WORK INSTRUCTION:
Quote the portion of the muscle-mass study text that starts with the words "Michael S Lustgarten et" and runs through the words "FFMI in functionally limited older adults.".

TEXT BLOCK:
*** Block opens ***
Branched chain amino acids are associated with muscle mass in functionally limited older adults

Michael S Lustgarten  1 Lori Lyn Price  2 Angela Chale  1 Edward M Phillips  1 Roger A Fielding  3
Affiliations
Randomized Controlled Trial

Branched chain amino acids are associated with muscle mass in functionally limited older adults

Michael S Lustgarten et al. J Gerontol A Biol Sci Med Sci. 2014 Jun.

Abstract

Background: Metabolic profiling may provide insight into biologic mechanisms related to the maintenance of muscle and fat-free mass in functionally limited older adults. The objectives of the study were to characterize the association between thigh muscle cross-sectional area (CSA) and the fat-free mass index (FFMI; total lean mass/height(2)) with the serum metabolite profile, to further identify significant metabolites as associated with markers of insulin resistance or inflammation, and to develop a metabolite predictor set representative of muscle CSA and the FFMI in functionally limited older adults.
*** Block closes ***
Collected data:
*** Block opens ***
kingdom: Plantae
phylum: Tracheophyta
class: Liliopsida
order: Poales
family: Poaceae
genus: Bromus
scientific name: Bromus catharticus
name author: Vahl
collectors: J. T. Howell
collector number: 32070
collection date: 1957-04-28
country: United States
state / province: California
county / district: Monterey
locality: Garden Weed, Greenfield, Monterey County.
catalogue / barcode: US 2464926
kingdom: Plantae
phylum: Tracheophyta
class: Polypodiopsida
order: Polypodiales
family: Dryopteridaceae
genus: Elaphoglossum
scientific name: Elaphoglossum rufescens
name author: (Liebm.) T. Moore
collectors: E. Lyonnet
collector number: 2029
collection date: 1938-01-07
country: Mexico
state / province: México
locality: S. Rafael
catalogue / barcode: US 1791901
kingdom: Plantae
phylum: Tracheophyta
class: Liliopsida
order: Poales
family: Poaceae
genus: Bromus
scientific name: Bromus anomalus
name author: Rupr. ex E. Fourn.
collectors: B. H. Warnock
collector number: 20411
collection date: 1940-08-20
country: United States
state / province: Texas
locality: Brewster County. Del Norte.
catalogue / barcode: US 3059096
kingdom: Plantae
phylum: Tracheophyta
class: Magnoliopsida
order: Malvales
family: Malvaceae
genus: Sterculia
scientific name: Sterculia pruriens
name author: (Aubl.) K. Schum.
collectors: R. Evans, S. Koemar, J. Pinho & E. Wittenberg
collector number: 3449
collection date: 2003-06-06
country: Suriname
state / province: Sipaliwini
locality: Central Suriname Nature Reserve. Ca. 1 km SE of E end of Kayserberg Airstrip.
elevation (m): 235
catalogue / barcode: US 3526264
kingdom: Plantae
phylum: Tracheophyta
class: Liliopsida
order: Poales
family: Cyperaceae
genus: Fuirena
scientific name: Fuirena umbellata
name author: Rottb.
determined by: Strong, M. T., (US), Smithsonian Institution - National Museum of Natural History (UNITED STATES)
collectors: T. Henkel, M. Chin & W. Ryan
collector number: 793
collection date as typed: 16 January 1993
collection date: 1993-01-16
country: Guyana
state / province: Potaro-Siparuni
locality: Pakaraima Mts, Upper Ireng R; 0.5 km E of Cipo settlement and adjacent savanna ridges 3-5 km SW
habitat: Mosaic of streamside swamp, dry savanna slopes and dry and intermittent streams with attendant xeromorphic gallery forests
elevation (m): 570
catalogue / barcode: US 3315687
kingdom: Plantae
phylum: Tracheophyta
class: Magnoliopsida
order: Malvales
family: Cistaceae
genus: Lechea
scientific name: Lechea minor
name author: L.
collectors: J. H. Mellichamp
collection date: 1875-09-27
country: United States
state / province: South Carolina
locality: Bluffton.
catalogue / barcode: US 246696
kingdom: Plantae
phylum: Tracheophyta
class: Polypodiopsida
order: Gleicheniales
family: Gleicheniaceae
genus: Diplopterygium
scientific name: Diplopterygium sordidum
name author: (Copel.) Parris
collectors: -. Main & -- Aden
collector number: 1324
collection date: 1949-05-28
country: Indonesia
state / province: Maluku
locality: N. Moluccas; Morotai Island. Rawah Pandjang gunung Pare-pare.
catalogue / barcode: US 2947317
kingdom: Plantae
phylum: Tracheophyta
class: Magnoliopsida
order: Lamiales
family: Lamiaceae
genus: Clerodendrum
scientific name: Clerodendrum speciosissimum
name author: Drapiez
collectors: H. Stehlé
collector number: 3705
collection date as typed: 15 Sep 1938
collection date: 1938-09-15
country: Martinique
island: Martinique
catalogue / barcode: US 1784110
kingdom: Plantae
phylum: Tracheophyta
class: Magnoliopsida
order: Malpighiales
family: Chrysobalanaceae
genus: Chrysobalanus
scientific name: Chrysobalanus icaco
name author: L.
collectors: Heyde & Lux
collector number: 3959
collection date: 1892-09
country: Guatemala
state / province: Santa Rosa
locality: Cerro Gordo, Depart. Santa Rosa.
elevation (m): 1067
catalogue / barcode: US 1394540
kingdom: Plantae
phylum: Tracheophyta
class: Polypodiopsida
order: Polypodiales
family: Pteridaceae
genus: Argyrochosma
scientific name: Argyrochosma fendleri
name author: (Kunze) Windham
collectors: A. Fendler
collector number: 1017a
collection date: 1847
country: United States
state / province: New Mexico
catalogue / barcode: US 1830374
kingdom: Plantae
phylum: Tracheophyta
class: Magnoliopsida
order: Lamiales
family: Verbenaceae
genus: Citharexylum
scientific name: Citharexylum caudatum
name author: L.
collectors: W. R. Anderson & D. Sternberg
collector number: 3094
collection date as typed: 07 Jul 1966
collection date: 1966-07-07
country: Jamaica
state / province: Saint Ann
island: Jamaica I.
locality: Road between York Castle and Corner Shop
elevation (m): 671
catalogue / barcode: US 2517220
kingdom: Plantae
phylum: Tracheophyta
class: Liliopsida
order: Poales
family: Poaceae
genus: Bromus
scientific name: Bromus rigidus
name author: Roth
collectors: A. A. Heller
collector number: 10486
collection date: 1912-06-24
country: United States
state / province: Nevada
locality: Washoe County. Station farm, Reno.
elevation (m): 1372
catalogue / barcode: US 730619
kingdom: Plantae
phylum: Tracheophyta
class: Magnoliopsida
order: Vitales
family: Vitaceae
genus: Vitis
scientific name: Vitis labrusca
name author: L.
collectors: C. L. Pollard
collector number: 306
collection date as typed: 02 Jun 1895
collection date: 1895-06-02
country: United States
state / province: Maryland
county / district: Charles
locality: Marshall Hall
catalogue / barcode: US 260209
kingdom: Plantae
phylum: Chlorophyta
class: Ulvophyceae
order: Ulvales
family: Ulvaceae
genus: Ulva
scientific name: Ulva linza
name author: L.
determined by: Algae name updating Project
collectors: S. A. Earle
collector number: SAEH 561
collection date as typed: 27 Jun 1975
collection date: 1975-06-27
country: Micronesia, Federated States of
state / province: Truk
*** Block closes ***
YOUR RESPONSE:
Michael S Lustgarten et al. J Gerontol A Biol Sci Med Sci. 2014 Jun.

Abstract

Background: Metabolic profiling may provide insight into biologic mechanisms related to the maintenance of muscle and fat-free mass in functionally limited older adults. The objectives of the study were to characterize the association between thigh muscle cross-sectional area (CSA) and the fat-free mass index (FFMI; total lean mass/height(2)) with the serum metabolite profile, to further identify significant metabolites as associated with markers of insulin resistance or inflammation, and to develop a metabolite predictor set representative of muscle CSA and the FFMI in functionally limited older adults.